Russia's foreign minister will visit India for a two-day visit beginning Thursday, officials said, likely to press New Delhi to resist Western pressure to condemn the Ukraine invasion.

Russian Foreign Minister Sergei Lavrov attends a joint press conference with International Committee of the Red Cross (ICRC) President following their talks in Moscow on March 24, 2022. (Photo by Kirill KUDRYAVTSEV / POOL / AFP)

Russia’s foreign minister will visit India for a two-day visit beginning Thursday, officials said, likely to press New Delhi to resist Western pressure to condemn the Ukraine invasion.

India has abstained from UN resolutions censuring Russia and continues to buy Russian oil and other goods.
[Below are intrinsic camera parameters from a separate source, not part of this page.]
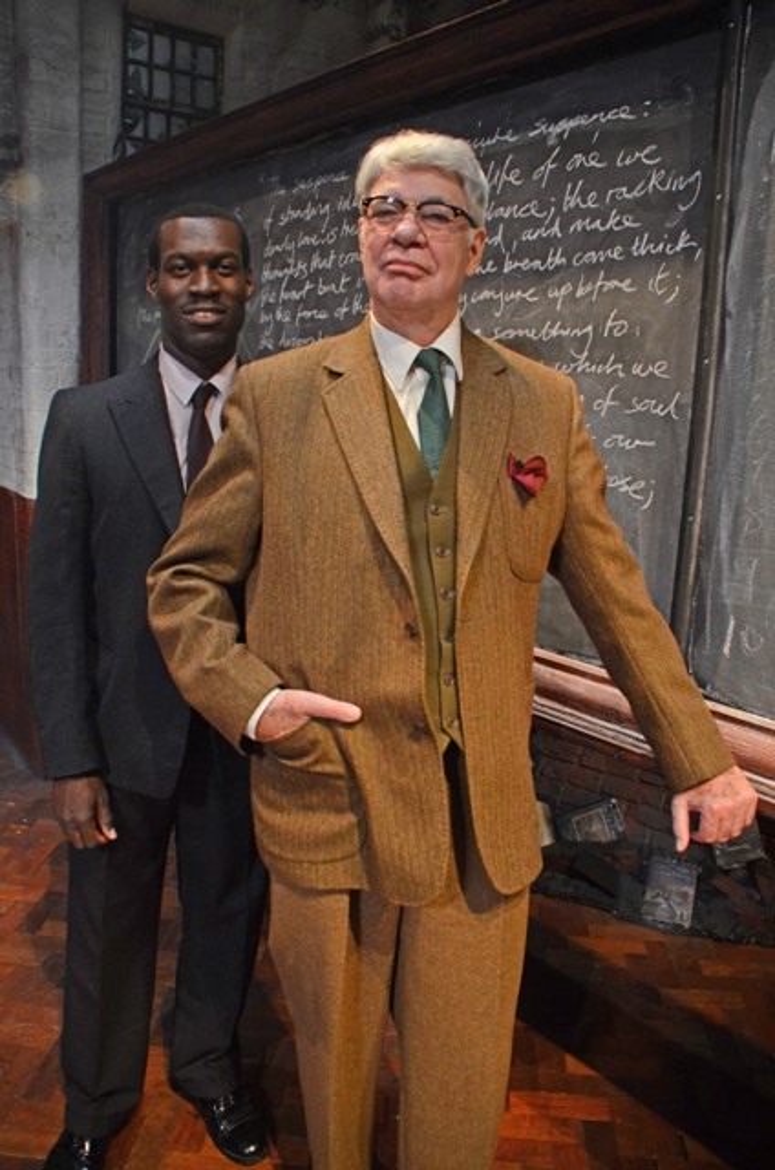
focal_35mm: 27
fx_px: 876
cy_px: 585
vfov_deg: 67.5
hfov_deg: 47.7
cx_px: 388
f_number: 3.5
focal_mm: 18
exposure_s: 1/125
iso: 1600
US President Joe Biden last week described India as “somewhat shaky” on Russia.

Sergei Lavrov’s trip coincides with visits by British foreign secretary Liz Truss and Daleep Singh, Washington’s chief sanctions strategist.

Truss and Singh, the US Deputy National Security Advisor for International Economics, were expected to urge India to assist in Western efforts to isolate Russia economically.

Singh “will consult closely with (Indian) counterparts on the consequences of Russia’s unjustified war against Ukraine and mitigating its impact on the global economy,” the White House said.

‘New world order’
Lavrov was due to arrive in India from China, which has also refused to condemn the invasion and has provided a level of diplomatic cover for an increasingly isolated Russia.

In a video released ahead of a meeting with Chinese Foreign Minister Wang Yi, Lavrov said the world was “living through a very serious stage in the history of international relations”.

At the end of this reshaping of global relations “we, together with you, and with our sympathisers will move towards a multipolar, just, democratic world order”, Lavrov said.

Lavrov was due to attend meetings hosted by China about Afghanistan involving diplomats from the United States and the Taliban-led country’s neighbours — but not India, which was not invited.

India’s relations with China deteriorated sharply after 20 Indian troops and four Chinese soldiers died in a brawl on their disputed Himalayan border in 2020, although Wang visited India last week.

– Old friends –
India and Russia have had a close relationship for decades.

New Delhi, which describes Moscow as its “longstanding and time-tested friend”, sources most of its key military hardware from Russia.

India’s Russian-origin arsenal includes about 3,500 battle tanks, most of its combat Sukhoi and MiG aircraft, its only aircraft carrier in service, eight non-nuclear submarines and four destroyers.

India also has large Russian orders pending including a $5-billion deal for S-400 air defence systems — of which the first deliveries began last year — as well as four frigates and one nuclear-powered submarine.

India has however been diversifying with big imports from France, the US and Israel.

It has also been making more equipment itself, including an aircraft carrier which is undergoing sea trials.

India meets about 85 percent of all its energy needs with imports, and the recent rise in oil prices because of the Ukraine war is causing additional hardship for hundreds of millions of Indians.

New Delhi has been buying up discounted Russian oil and is working with Moscow on a rupee-rouble trade mechanism to facilitate trade, according to media reports.

A team from Russia’s central bank is in India this week to discuss payment mechanisms, the Hindu daily reported.

“When the highest god of the West, US President Joe Biden, has already said that India is shaky on Russia and we have ignored it already, why should we be worried about the way some in the West see this visit?” New Delhi-based Russia expert Nandan Unnikrishnan from the Observer Research Foundation told AFP.

“We should look at everything from the prism of our own national interests. The Western perspectives won’t determine our national interests.”